Lord knows we need 'em. Last weekend, Dr. Fauci dropped a number into the virus dialogue that may take a week or more to register--200,000 deaths, at a minimum, if we're blessed. Just for record, a reader tells me that total annual deaths from influenza average between 20 and 60 thousand.

COVID-19 is a wholly different breed of cat, and 200,000 is a trial simply to imagine. 

Impossible for us, a retired couple but not institution-ed. Like everyone else these days, we video-called (FaceTime) our kids just a dozen miles away. "Can we come over?" our granddaughter asked.  She's in college, except she isn't right now. A soft answer turneth away wrath, I guess, but how do you say, "No, you can't" sweetly? Her brother, a high school kid, told his mother he was jumping from the roof tomorrow. Stay tuned. 

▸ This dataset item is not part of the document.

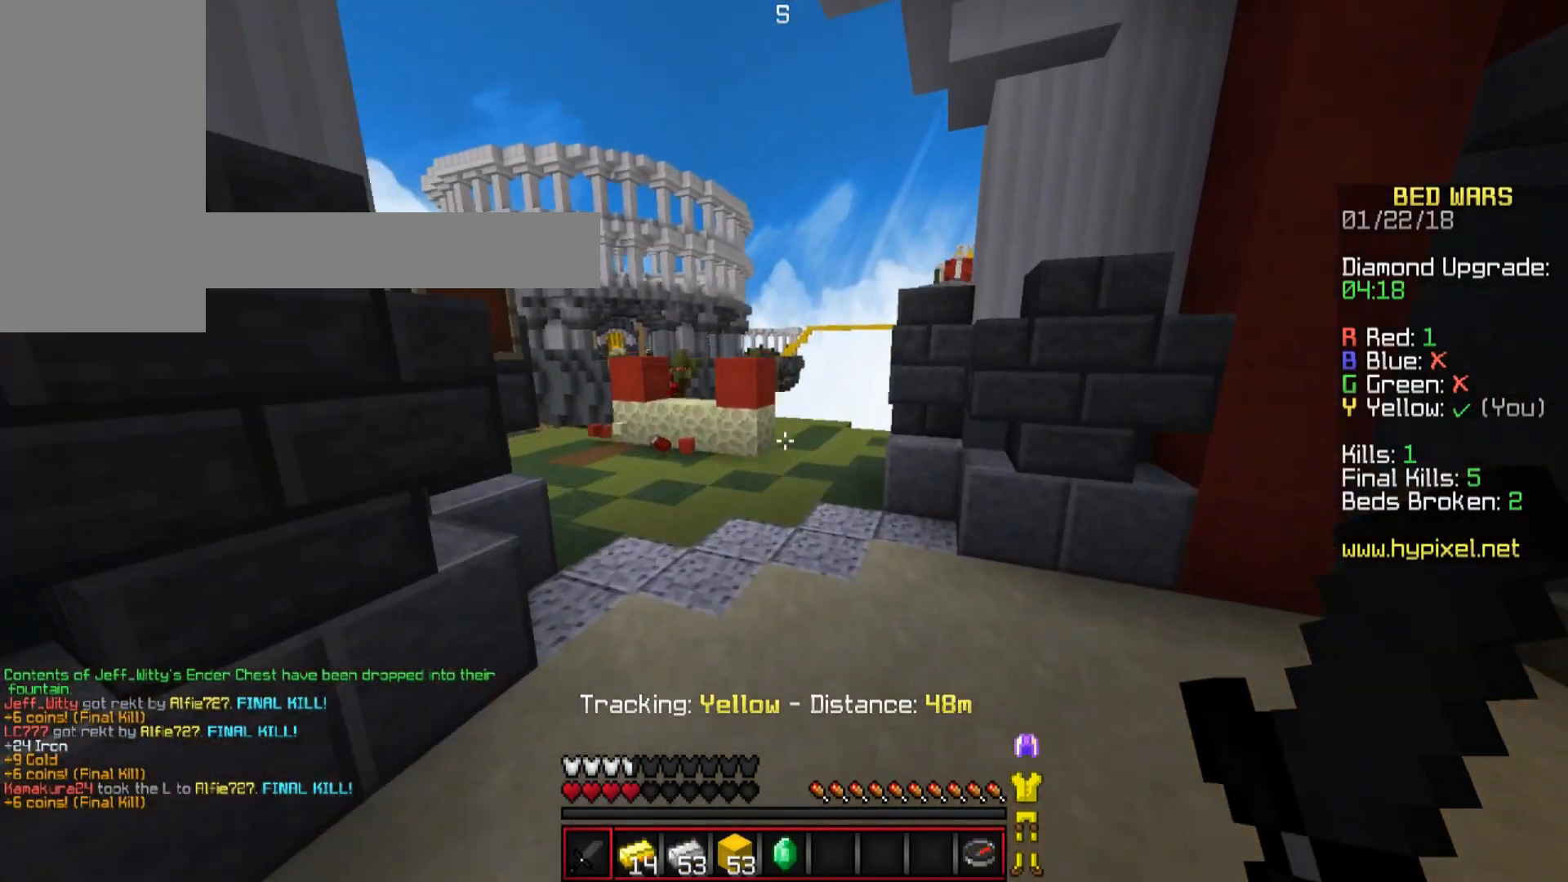
{"keys": ["a", "w"], "mouse": [], "events": [[134, "a", "down"], [134, "space", "up"]]}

For some, like us, life goes on. 

We went a dozen miles south for a river walk (wonderful, but nothing like San Antonio). We'll do that again because the path was, for us at least, new and as beautiful as the sunny morning. I grew up with hardwoods on the lakeshore, but out here at the edge of the plains, I've been really taken by cottonwoods, not because they're gorgeous but because--forgive me!--they're not. Look at this car wreck.


He's a monster. But then, who knows how many floods he's seen? How much wind? How many twisters? He's as formidable as he is mangled. Maybe it's a her. Wood so soft that most farmers out here on the ocean of grass called 'em weeds. Still, in no time at all this beast will draw a quilt of emerald over most of its nakedness. 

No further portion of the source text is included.